CRiS
- Formation: 1992
- Type: Touring caravan registrar
- Region served: United Kingdom
- Parent organization: National Caravan Council
- Website: www.cris.co.uk

= Central Registration and Identification Scheme =

UK's national register of caravans

The Central Registration and Identification Scheme (CRiS) is the UK's national register of caravans.

== History ==

CRiS was launched in 1992 by the National Caravan Council (NCC) in conjunction with Hire Purchase Information (HPI) in an effort to prevent caravan theft.

== Operation ==

Since launch, all NCC member caravan manufacturers assign each new caravan a 17-digit Vehicle Identification Number (VIN) with the number etched into the side windows of the vehicle, and stamped into the chassis.
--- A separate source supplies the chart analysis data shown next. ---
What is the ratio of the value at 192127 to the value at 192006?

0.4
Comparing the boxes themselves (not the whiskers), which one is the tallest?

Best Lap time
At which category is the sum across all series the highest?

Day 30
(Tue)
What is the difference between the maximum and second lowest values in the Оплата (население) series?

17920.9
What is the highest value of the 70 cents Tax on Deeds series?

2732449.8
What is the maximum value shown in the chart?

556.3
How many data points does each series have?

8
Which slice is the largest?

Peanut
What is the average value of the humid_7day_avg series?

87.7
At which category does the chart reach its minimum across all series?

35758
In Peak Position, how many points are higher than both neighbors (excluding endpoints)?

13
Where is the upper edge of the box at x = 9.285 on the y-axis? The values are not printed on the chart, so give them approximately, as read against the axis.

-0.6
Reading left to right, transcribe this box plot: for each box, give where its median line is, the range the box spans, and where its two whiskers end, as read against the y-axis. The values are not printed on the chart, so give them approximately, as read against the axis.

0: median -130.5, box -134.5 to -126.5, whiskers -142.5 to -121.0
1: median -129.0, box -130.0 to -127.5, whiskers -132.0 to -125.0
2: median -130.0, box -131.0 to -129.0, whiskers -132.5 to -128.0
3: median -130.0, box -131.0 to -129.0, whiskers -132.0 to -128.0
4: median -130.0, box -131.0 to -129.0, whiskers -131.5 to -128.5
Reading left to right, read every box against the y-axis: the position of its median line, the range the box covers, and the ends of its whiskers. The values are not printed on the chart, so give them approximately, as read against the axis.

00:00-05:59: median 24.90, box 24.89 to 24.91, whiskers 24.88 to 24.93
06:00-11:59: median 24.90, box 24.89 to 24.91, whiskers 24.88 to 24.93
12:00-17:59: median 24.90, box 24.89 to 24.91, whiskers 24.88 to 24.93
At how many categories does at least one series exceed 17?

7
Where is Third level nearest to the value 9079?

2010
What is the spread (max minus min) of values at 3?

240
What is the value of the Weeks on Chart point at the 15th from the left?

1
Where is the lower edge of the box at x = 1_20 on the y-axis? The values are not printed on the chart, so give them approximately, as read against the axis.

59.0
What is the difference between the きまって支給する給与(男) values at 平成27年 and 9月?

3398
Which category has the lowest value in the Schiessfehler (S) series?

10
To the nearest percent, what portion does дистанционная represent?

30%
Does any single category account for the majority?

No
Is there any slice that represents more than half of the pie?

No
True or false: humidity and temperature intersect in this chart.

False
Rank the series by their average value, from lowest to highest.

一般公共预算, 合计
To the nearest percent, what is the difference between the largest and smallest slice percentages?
Upon purchasing a new caravan, the dealership registers the caravan with CRiS and the owner is provided with a Touring Caravan Registration Document which details the make and model of the caravan along with its VIN. It is also possible to register caravans built before 1992 retrospectively with CRiS. The CRiS registration can be checked when purchasing a second-hand caravan to verify the caravan is not stolen and also has no outstanding finance or been written-off.

All UK touring caravans manufactured after 2016 by NCC members are also fitted with VIN Chip, a forensic security marking system comprising an RFID tag hidden inside the vehicle that can be read by law enforcement using a scanner, tamper-evident window lozenges bearing the vehicle's VIN, and scannable QR code stickers. Each VIN Chip registration is recorded on the CRiS database.

Unlike the V5C registration document used by the DVLA for registering motor vehicles, it is not a legal requirement to hold a CRiS registration for a caravan; however, most insurers require a CRiS registration document in order to provide cover.

== VIN encoding ==

The assigned VIN number, whilst being unique to each vehicle, also encodes certain information about the vehicle.
For example, the VIN SGBS000BYA1234567 can be broken down as follows:

CRiS VIN number encoding
S; G; B; S; 0; 0; 0; B; Y; A; 1; 2; 3; 4; 5; 6; 7
Meaning: Country of manufacturer; Make of caravan; Number of axles; Optional data; Manufacturer; Year of manufacture; Caravan serial number
Example value: UK; Bailey; S: Single, T: Twin; Typically the caravan model; Bailey; A: 2010; 1234567

Where manufacturer codes are defined as follows:

| Code | Manufacturer |
|---|---|
| AB | ABI |
| AD | Adria |
| AV | Avondale |
| BE | Bessacarr |
| BY | Bailey |
| CL | Carlight |
| CM | Coachman |
| CP | Compass |
| CS | Cosalt |
| CU | Sprite |
| EL | Elddis |
| EX | Explorer Group |
| FL | Fleetwood |
| LU | Lunar |
| SW | Swift Group |

and where year of build codes are defined as:

- Letters N to Y denoting each year from 1992 to 2000 respectively
- Numbers 1 to 9 denoting each year from 2001 to 2009 respectively
- Letters A to M denoting each year from 2010 to 2021 respectively
After 2021, the letters roll over back to N, and thus N-Y denote each year from 2022 to 2030.